Guys, Larry used to love low end tech. Now, he has standards, and convincing people to upgrade.
I thought that the G4560 and Ryzen 3 1200
were "low-end tech". (*confused*) Low-end, but at least, modern. Thus, not slow. Like (some) older tech.
And in terms of bang-for-buck performance, I rate them pretty highly. Sure, they're $100, which a Haswell Celeron G1840, if available, is around $60-70 NIB, but you get SO MUCH MORE performance.
Although, you need a dGPU with the Ryzen 3 1200 rig, so that's another added expense. Could really use Raven Ridge for some nice juicy budget desktop builds. Hopefully, the Zen-based APU products will also be unlocked.
Edit: I mean, it's not like I'm telling everyone to upgrade to a Ryzen 5 1600 CPU and overclock it, if they currently are rocking Haswell or a quad-core, although I have made that recommendation to "gamers". (I do think that's an excellent bang-for-buck solution for gaming, and I've personally invested in those for my rigs.)
I guess, I'm just overjoyed, at
how freaking fast, for desktop tasks, a Ryzen 3 1200 @ 3.8Ghz (easy OC on included stock cooler), and a 128GB PCI-E M.2 SSD is. BLAZING!
Nothing at all like your Dad's older Core2 rig with a 1TB WD Blue HDD. (*)

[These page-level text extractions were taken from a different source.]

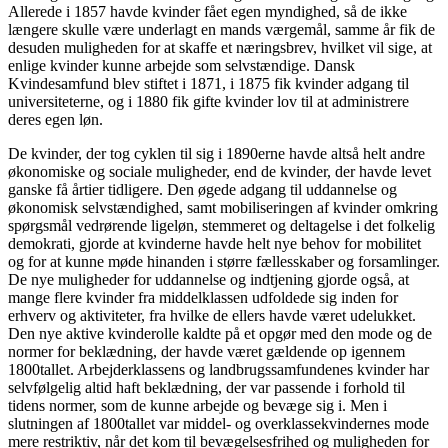
Allerede i 1857 havde kvinder fået egen myndighed, så de ikke
længere skulle være underlagt en mands værgemål, samme år fik de
desuden muligheden for at skaffe et næringsbrev, hvilket vil sige, at
enlige kvinder kunne arbejde som selvstændige. Dansk
Kvindesamfund blev stiftet i 1871, i 1875 fik kvinder adgang til
universiteterne, og i 1880 fik gifte kvinder lov til at administrere
deres egen løn.
De kvinder, der tog cyklen til sig i 1890erne havde altså helt andre
økonomiske og sociale muligheder, end de kvinder, der havde levet
ganske få årtier tidligere. Den øgede adgang til uddannelse og
økonomisk selvstændighed, samt mobiliseringen af kvinder omkring
spørgsmål vedrørende ligeløn, stemmeret og deltagelse i det folkelig
demokrati, gjorde at kvinderne havde helt nye behov for mobilitet
og for at kunne møde hinanden i større fællesskaber og forsamlinger.
De nye muligheder for uddannelse og indtjening gjorde også, at
mange flere kvinder fra middelklassen udfoldede sig inden for
erhverv og aktiviteter, fra hvilke de ellers havde været udelukket.
Den nye aktive kvinderolle kaldte på et opgør med den mode og de
normer for beklædning, der havde været gældende op igennem
1800tallet. Arbejderklassens og landbrugssamfundenes kvinder har
selvfølgelig altid haft beklædning, der var passende i forhold til
tidens normer, som de kunne arbejde og bevæge sig i. Men i
slutningen af 1800tallet var middel- og overklassekvindernes mode
mere restriktiv, når det kom til bevægelsesfrihed og muligheden for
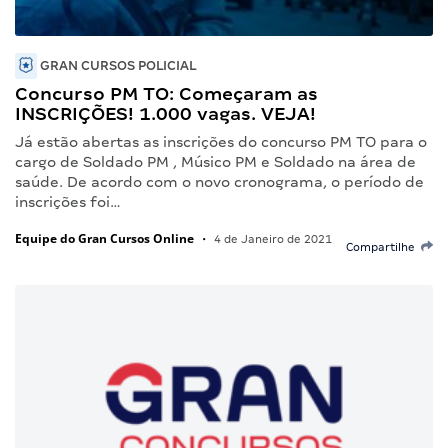
GRAN CURSOS POLICIAL
Concurso PM TO: Começaram as
INSCRIÇÕES! 1.000 vagas. VEJA!
Já estão abertas as inscrições do concurso PM TO para o
cargo de Soldado PM , Músico PM e Soldado na área de
saúde. De acordo com o novo cronograma, o período de
inscrições foi…
Equipe do Gran Cursos Online
•
4 de Janeiro de 2021
Compartilhe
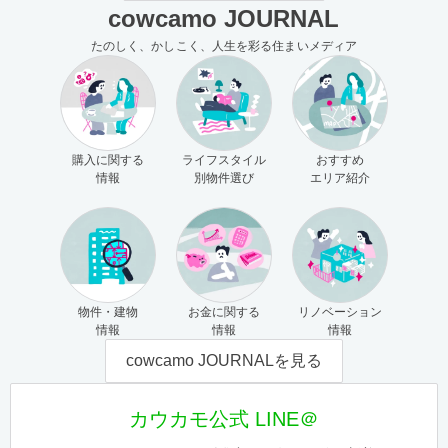
cowcamo JOURNAL
たのしく、かしこく、人生を彩る住まいメディア
購入に関する
ライフスタイル
おすすめ
情報
別物件選び
エリア紹介
物件・建物
お金に関する
リノベーション
情報
情報
情報
cowcamo JOURNALを見る
カウカモ公式 LINE＠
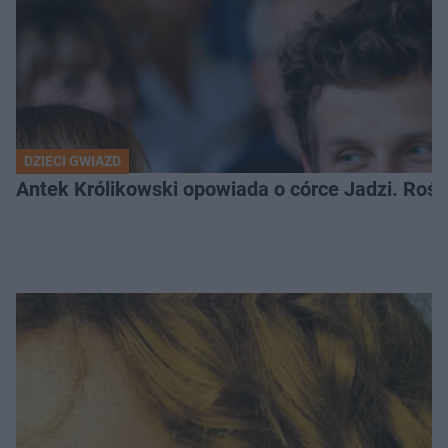
DZIECI GWIAZD
Antek Królikowski opowiada o córce Jadzi. Roś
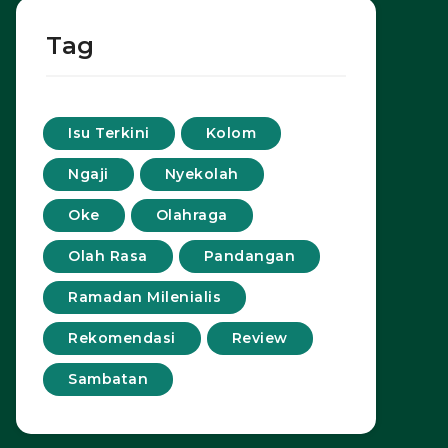
Tag
Isu Terkini
Kolom
Ngaji
Nyekolah
Oke
Olahraga
Olah Rasa
Pandangan
Ramadan Milenialis
Rekomendasi
Review
Sambatan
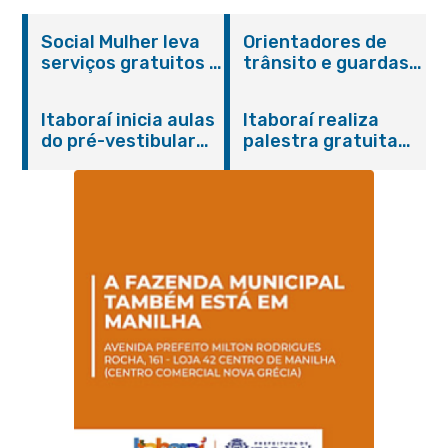
Social Mulher leva
Orientadores de
serviços gratuitos à
trânsito e guardas
Praça Alarico
municipais recebem
Antunes nesta
treinamento em
Itaboraí inicia aulas
Itaboraí realiza
sexta-feira (07/08)
primeiros socorros
do pré-vestibular
palestra gratuita
em Itaboraí
presencial
sobre Compras
“Passaporte para o
Governamentais em
Futuro”
parceria com o
Sebrae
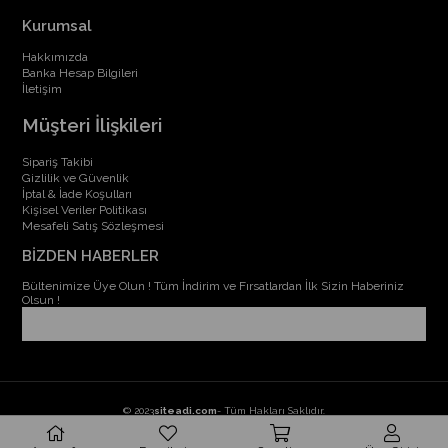
Kurumsal
Hakkımızda
Banka Hesap Bilgileri
İletişim
Müşteri İlişkileri
Sipariş Takibi
Gizlilik ve Güvenlik
İptal & İade Koşulları
Kişisel Veriler Politikası
Mesafeli Satış Sözleşmesi
BİZDEN HABERLER
Bültenimize Üye Olun ! Tüm İndirim ve Fırsatlardan İlk Sizin Haberiniz
Olsun !
© 2023
siteadi.com
- Tüm Hakları Saklıdır.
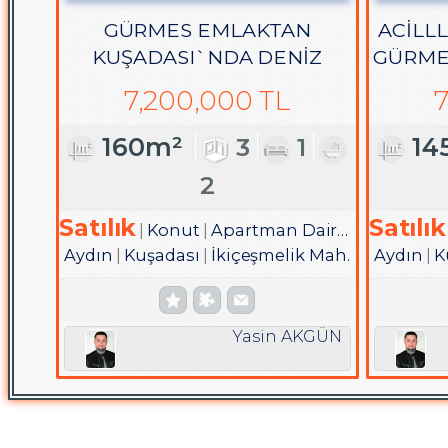
GÜRMES EMLAKTAN
ACİLLL
KUŞADASI`NDA DENİZ
GÜRME
MANZARALI SATILIK 3+1
EŞYA
7,200,000 TL
7
DUBLEKS DAİRE
160m²
3
1
14
2
Satılık
Satılık
Konut
Apartman Dairesi
Aydın
Kuşadası
İkiçeşmelik Mah.
Aydın
K
Yasin AKGÜN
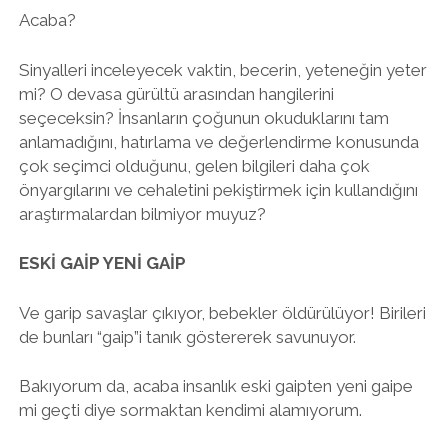
Acaba?
Sinyalleri inceleyecek vaktin, becerin, yeteneğin yeter
mi? O devasa gürültü arasından hangilerini
seçeceksin? İnsanların çoğunun okuduklarını tam
anlamadığını, hatırlama ve değerlendirme konusunda
çok seçimci olduğunu, gelen bilgileri daha çok
önyargılarını ve cehaletini pekiştirmek için kullandığını
araştırmalardan bilmiyor muyuz?
ESKİ GAİP YENİ GAİP
Ve garip savaşlar çıkıyor, bebekler öldürülüyor! Birileri
de bunları “gaip”i tanık göstererek savunuyor.
Bakıyorum da, acaba insanlık eski gaipten yeni gaipe
mi geçti diye sormaktan kendimi alamıyorum.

(*) Nothing against people still rocking that tech, it has its uses.
The amount of bang-for-buck for "budget" rigs, has increased tremendously at the lower ends, in the last six months to a year. (Ok, really, since around the G4560 and Ryzen came out. They were a new benchmark for what you can get for performance in lower-end CPUs.)
I'm still a fan of performance, on the cheap, and a fan of desktop rigs, specifically.
Edit: Oh, and... if you don't care about building "new", but are OK with refurb / used, you can get a heck of a deal on some decent off-lease business desktops with Sandy and Ivy Bridge quad-core i5 CPUs, usually with some acceptable amount of RAM and a small-ish HDD, sometimes with COA sticker, sometimes with OS pre-installed, for relatively cheap. (Newegg likes to charge $300 for them, but I've seen occasional deals, like the other day on Newegg, they had a SFF HP 8300 desktop, with an i5 3.2Ghz 3rd-gen (Ivy), with 4GB of RAM (DDR3, I think), and a ... maybe 500GB HDD, for $140.
That's a lot of bang for buck, if you're still on a Core2 dual-core rig. Granted, it still doesn't have a lot of RAM, or a an SSD, but those things can be generally easily upgraded.
I did that for a buddy of mine that was rocking a Core2Quad Q9400, before I built my two Ryzen 3 1200 OC rigs. I dropped in 8GB (or did I put 16GB in his), a 128GB SSD, a 1TB (new) WD Blue 7200 RPM HDD, and a mini-sized Zotac GTX1050 2GB. (No ti, prices were too high on those.) Total cost including OS (it had a Windows 7 Pro COA attached), was $400.
Not a huge qty. yet of off-lease Haswell quad-cores (4th Gen), and refurb Skylake quads, are practically at the price of new rigs.
OTOH, I've seen new i5-6400 Skylake rigs, with 8GB DDR4, and a HDD, no SSD, no dGPU, for $400. (A certain Acer or Asus comes to mind.) So, there's that, too. But the i5-6400 can't be overclocked in OEM rigs like that, and stock speed is only like 2.8Ghz. Which, with Skylake, is still a LOT of performance, but I prefer my Skylake CPUs north of 4Ghz, if I can get them there.